The task: Your reply should reproduce each entry exactly and contain no pictures.
───── Data under study
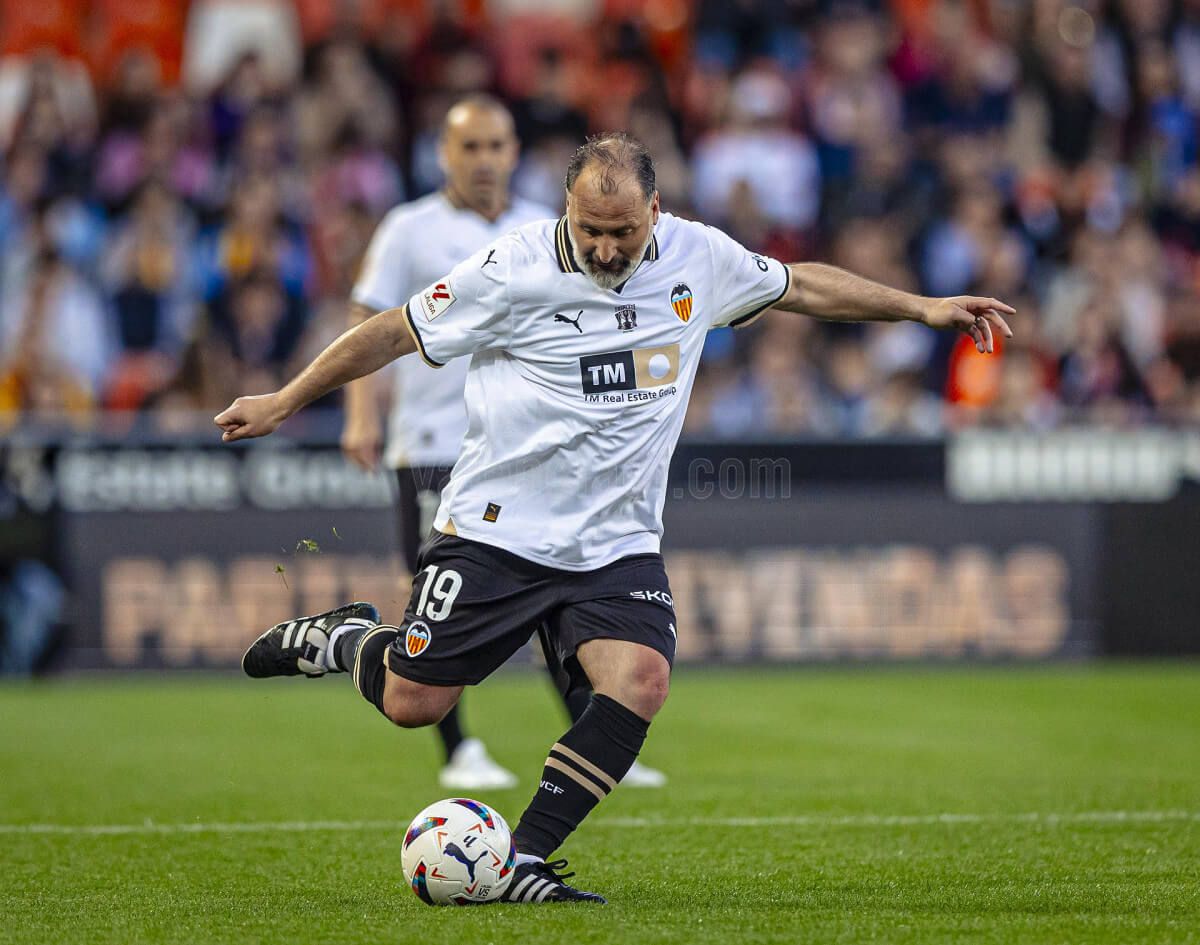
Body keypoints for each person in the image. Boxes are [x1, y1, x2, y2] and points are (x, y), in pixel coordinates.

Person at [216, 133, 1012, 903]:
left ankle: (520, 856)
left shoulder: (698, 256)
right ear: (566, 210)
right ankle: (343, 638)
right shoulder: (511, 268)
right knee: (411, 701)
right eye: (588, 230)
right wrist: (286, 399)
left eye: (622, 232)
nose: (602, 249)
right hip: (497, 529)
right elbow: (394, 329)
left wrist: (922, 307)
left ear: (656, 211)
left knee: (641, 680)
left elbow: (798, 284)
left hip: (616, 542)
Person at [340, 94, 667, 790]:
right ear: (444, 154)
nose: (484, 160)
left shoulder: (551, 229)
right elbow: (372, 319)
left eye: (495, 146)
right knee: (435, 597)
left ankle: (588, 727)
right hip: (431, 435)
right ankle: (458, 746)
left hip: (521, 448)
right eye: (470, 147)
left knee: (558, 588)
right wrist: (359, 414)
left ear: (516, 153)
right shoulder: (408, 228)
──────────
Reply:
Body keypoints for each person in the image. Boxes are [x1, y1, x2, y2] and points are (x, y), in pixel coordinates.

Person at [216, 133, 1012, 903]:
left ankle: (520, 856)
left shoulder: (698, 256)
right ear: (566, 210)
right ankle: (343, 638)
right shoulder: (511, 268)
right knee: (411, 701)
right eye: (588, 230)
right wrist: (286, 399)
left eye: (622, 232)
nose: (602, 249)
right hip: (497, 529)
right elbow: (394, 329)
left wrist: (922, 307)
left ear: (656, 211)
left knee: (641, 680)
left elbow: (798, 284)
left hip: (616, 542)
Person at [340, 94, 667, 790]:
right ear: (444, 154)
nose: (484, 160)
left shoulder: (551, 229)
right elbow: (372, 319)
left eye: (495, 146)
right knee: (435, 597)
left ankle: (588, 727)
right hip: (431, 435)
right ankle: (458, 746)
left hip: (521, 448)
right eye: (470, 147)
left knee: (558, 588)
right wrist: (359, 414)
left ear: (516, 153)
right shoulder: (408, 228)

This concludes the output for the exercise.